Also hate to say it but I blocked Mumsnet for some time and I used my phone quite a lot less then!

babbscrabbs · 16/07/2023 08:03

user1492757084 · 12/07/2023 04:08

Try every one's hints; it is a problem we all have to overcome.
Delete any not wanted apps - why waste the world's energy on scrolling or reading them?
You might need a technition to help you turn off many apps.
Turn off all notifications except for phone calls.
Call your family at the same time every day, at a point when you would most love to hear their support and make it a real talking.call.
Plug your phone in to recharge out of your bedroom overnight.
It is so rude to see a phone at the meal table or to prioritise a phone when real people/children are in your vacinity - teach proper manners and expectations of respect to your child by modeling no phone at those times.
Model safe walking near traffic and when driving by having your phone away in your handbag and turned off.
Use cash or cards and get used to not feeling your phone all the time.
Keep your phone away out of sight when at home.
Use more time doing things you want to do.
Explore new adventures, artistic hobbies, music, gardening - Become a more skilled and interesting person and meet new friends.
Is there a reward that you could give yourself for every three hour stint away from the phone?
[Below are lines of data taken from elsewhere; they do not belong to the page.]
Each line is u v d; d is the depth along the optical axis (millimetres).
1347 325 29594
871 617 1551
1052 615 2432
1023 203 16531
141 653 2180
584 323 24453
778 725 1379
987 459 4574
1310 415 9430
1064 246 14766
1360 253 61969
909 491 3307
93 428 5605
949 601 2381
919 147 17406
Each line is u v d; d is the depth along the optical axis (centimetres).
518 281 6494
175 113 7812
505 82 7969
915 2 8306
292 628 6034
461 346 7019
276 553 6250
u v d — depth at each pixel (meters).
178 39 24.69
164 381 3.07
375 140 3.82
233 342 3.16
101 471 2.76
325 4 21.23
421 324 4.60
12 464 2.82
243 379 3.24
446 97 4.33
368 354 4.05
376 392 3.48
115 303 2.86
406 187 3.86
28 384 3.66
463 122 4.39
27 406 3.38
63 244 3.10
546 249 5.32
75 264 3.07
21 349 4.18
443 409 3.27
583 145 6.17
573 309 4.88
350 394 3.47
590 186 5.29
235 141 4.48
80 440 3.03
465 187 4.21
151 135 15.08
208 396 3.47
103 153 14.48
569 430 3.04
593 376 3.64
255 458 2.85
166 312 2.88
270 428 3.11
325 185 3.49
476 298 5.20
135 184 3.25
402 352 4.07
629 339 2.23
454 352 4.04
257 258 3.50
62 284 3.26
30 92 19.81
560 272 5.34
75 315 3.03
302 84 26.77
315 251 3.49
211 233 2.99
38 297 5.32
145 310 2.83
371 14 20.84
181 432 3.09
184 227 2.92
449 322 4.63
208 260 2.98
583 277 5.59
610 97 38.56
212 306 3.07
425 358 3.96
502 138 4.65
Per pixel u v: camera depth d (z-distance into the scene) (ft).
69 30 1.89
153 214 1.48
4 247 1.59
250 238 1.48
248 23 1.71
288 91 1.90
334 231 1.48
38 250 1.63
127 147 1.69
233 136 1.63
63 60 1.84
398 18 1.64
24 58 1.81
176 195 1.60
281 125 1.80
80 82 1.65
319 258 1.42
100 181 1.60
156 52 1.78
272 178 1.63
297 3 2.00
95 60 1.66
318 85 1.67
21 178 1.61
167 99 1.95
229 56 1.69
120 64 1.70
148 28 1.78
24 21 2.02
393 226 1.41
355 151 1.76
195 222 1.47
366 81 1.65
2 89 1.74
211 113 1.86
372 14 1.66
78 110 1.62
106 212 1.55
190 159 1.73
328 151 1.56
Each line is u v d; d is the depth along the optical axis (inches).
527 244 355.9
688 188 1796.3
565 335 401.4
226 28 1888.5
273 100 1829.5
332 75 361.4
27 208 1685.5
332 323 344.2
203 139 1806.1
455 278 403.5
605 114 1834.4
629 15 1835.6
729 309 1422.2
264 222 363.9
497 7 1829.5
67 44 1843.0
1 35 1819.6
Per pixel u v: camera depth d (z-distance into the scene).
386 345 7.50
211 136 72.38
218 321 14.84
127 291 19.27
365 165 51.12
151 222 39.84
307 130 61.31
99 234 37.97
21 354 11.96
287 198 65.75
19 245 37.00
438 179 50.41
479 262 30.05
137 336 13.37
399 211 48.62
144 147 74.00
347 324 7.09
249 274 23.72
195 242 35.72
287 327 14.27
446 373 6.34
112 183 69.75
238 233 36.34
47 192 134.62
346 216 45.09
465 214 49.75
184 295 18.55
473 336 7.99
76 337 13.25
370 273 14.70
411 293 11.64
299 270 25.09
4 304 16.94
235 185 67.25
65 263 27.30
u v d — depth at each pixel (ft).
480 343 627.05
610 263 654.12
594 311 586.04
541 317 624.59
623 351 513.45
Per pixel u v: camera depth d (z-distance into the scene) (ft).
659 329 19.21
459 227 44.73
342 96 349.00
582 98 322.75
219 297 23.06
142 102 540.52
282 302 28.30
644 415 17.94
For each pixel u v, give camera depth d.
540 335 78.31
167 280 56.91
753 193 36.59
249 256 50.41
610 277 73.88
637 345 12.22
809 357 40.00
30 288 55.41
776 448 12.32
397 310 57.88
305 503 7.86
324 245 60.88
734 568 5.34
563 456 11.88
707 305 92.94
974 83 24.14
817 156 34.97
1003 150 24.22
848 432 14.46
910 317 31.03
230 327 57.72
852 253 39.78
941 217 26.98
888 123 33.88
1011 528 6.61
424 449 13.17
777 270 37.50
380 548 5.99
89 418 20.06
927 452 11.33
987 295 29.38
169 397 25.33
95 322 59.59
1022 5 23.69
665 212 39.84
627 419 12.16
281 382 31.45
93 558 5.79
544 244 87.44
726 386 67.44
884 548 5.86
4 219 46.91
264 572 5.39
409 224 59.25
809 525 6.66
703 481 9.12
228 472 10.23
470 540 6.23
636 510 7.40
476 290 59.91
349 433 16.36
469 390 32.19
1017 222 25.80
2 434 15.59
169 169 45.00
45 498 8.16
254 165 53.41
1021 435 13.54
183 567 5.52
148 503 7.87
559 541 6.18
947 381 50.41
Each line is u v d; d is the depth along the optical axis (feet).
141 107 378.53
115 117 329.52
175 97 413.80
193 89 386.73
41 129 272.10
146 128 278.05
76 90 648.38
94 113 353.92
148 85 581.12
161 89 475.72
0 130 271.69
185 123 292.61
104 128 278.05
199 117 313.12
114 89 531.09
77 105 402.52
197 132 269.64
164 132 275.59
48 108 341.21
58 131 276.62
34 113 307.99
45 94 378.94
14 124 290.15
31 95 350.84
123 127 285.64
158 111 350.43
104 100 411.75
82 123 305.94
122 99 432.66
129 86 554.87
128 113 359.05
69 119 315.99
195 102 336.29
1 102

Your phone is a tool for your use - not a device to control your life, posture, communication with your child, inhibit your social skills, stop you reading, knitting, dancing etc..

Another great post thank you. Right I'm switching off! X

Watchagotch72 · 16/07/2023 08:56

OP

i think that mindless scrolling on phones is very like alcohol / drugs / shopping / sex - all the things that people become addicted to. And it’s often because we are dissatisfied or unhappy or want distracted from some aspect of our life that is unsatisfactory. I’m sure for anyone with anxiety this is doubly so.

I know that when I’m mindlessly scrolling on Twitter or MN or whatever (and it has been made very very easy for me thanks to the huge profits of having the maximum eyeballs on screens) I don’t have to think about the fact that I’m overweight and unfit, that I’m not sure what DS will do when he leaves school, that my pension is really shit and I really need to do something (what?) about that, that DH and I are arguing, that my work is boring and unfulfilling, that my younger DS is really shy and doesn’t have many friends, that my parents are getting older and needing more help from a distance, that DHs sister really doesn’t like me and we’ve agreed to spend a week together on holiday, etc etc ad infinitum.

going on my phone switches off my brain so that I don’t have to think about any of that in the moment. Of course all these issues are still there when I log off - if anything it’s worse because I am switched off, numbed, disengaged and doing nothing about them.